**Assigned task 1**:
Answer these questions about the text on Our Lady of Guadalupe:
(a) On what date did Pope Leo XIII grant the image a canonical coronation?
(b) How many versions of the "Nican Mopohua" manuscript are in the Public Library of New York?
(c) What did the Virgin order Juan Diego to carry on his "tilma" at their second encounter?
**Assigned task 2**: Copy the entries from their first line down through the line containing "Comienza la presidencia", switching "share" to "compartir" and leaving everything else unchanged.
[[ Text segment open ]]
Our Lady of Guadalupe (In Spanish: Nuestra Señora de Guadalupe), also known as the “Virgin of Guadalupe,” is a Catholic, Marian apparition and the most venerated image in Mexico. On October 12th, 1895, Pope Leo XIII granted the venerated image a canonical coronation.
The story behind the “Virgen de Guadalupe.”
The Virgin of Guadalupe has been, in addition to religious motivation, a factor of national unity presented by the Catholic Church as the maximum Mexican miracle. However, behind its cult, there is another older one.
The narrative of the “Nican Mopohua,” which means “Here is narrated,” is the oldest manuscript in which the Virgin of Guadalupe’s appearance to the Aztec indigenous Juan Diego is told in the Nahuatl language. There are three versions of the manuscript in the Public Library of New York, but so far is still unknown, which is the original. Researchers of the text conclude that it is written under the style of “auto-sacramental.” A famous liturgical drama of the XVII century, presented religious scenes to evangelize the spectators, in this case, the natives, since they used to transmit their history orally, and a theatrical performance successfully fulfilled the mission of the Franciscan monks.
Tonantzin – The Virgin of Guadalupe
Every December 12th in Mexico, the Virgin of Guadalupe is celebrated, a festivity that, according to the legend, on December 9th, 1531 made an appearance before Juan Diego on Tepeyac’s hill north of Mexico City.
In this meeting, believed by millions of Mexicans, Catholics or not, the Virgin asked Juan Diego to go with Archbishop Fray Juan de Zumarraga of the newly created viceroyalty of New Spain, to build a temple on top of the hill. The friar did not believe in his words and asked for proof. Upon returning to a second divine encounter, the Virgin orders him to take roses on his “tilma” (a type of indigenous clothing garment). When Juan Diego unrolled his “tilma” and let go of the flowers in front of the friar, the miracle happened: The Virgin of Guadalupe miraculously imprinted in the clothes, which has lasted for almost 500 years, currently in the “Basilica of Guadalupe” a story that every Mexican knows since childhood.
[[ Text segment closed ]]
[[ Material supplied open ]]
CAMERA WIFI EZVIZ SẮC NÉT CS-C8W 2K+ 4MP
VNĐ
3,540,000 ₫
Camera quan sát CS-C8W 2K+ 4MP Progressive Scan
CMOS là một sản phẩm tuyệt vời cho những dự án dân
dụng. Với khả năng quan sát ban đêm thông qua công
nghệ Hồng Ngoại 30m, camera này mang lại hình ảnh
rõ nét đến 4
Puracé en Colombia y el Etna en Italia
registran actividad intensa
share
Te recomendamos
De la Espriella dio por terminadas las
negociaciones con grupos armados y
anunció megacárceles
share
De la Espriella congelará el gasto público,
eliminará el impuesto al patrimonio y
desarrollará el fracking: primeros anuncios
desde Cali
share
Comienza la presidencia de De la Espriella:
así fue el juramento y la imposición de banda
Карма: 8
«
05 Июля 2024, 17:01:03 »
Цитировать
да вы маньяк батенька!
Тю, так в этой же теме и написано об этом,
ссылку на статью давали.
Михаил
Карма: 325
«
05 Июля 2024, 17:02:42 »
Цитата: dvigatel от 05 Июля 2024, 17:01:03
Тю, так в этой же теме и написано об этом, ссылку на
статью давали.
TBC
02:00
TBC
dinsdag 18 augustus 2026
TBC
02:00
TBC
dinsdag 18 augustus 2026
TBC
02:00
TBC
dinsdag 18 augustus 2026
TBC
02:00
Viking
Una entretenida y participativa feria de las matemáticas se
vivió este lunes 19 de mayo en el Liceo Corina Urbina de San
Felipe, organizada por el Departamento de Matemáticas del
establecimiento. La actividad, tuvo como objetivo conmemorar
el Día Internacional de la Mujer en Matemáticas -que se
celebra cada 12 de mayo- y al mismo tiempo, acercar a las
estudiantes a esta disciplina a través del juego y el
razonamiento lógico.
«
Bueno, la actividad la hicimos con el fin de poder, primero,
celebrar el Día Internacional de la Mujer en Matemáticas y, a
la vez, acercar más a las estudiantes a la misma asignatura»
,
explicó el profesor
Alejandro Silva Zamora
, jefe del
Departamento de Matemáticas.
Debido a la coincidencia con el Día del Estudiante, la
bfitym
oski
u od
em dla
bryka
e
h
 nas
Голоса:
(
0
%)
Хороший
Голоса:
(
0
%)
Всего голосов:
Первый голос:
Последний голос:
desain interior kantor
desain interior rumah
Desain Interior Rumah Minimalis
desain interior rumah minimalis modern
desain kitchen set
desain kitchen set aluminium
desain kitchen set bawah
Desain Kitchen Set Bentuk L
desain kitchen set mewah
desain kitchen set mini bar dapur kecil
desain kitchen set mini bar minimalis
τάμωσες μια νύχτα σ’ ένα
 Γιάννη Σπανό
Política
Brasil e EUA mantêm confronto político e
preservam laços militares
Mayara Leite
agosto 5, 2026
[[ Material supplied closed ]]
**Task result 1**:
(a) October 12th, 1895.
(b) Three.
(c) Roses.

**Task result 2**:
CAMERA WIFI EZVIZ SẮC NÉT CS-C8W 2K+ 4MP
VNĐ
3,540,000 ₫
Camera quan sát CS-C8W 2K+ 4MP Progressive Scan
CMOS là một sản phẩm tuyệt vời cho những dự án dân
dụng. Với khả năng quan sát ban đêm thông qua công
nghệ Hồng Ngoại 30m, camera này mang lại hình ảnh
rõ nét đến 4
Puracé en Colombia y el Etna en Italia
registran actividad intensa
compartir
Te recomendamos
De la Espriella dio por terminadas las
negociaciones con grupos armados y
anunció megacárceles
compartir
De la Espriella congelará el gasto público,
eliminará el impuesto al patrimonio y
desarrollará el fracking: primeros anuncios
desde Cali
compartir
Comienza la presidencia de De la Espriella:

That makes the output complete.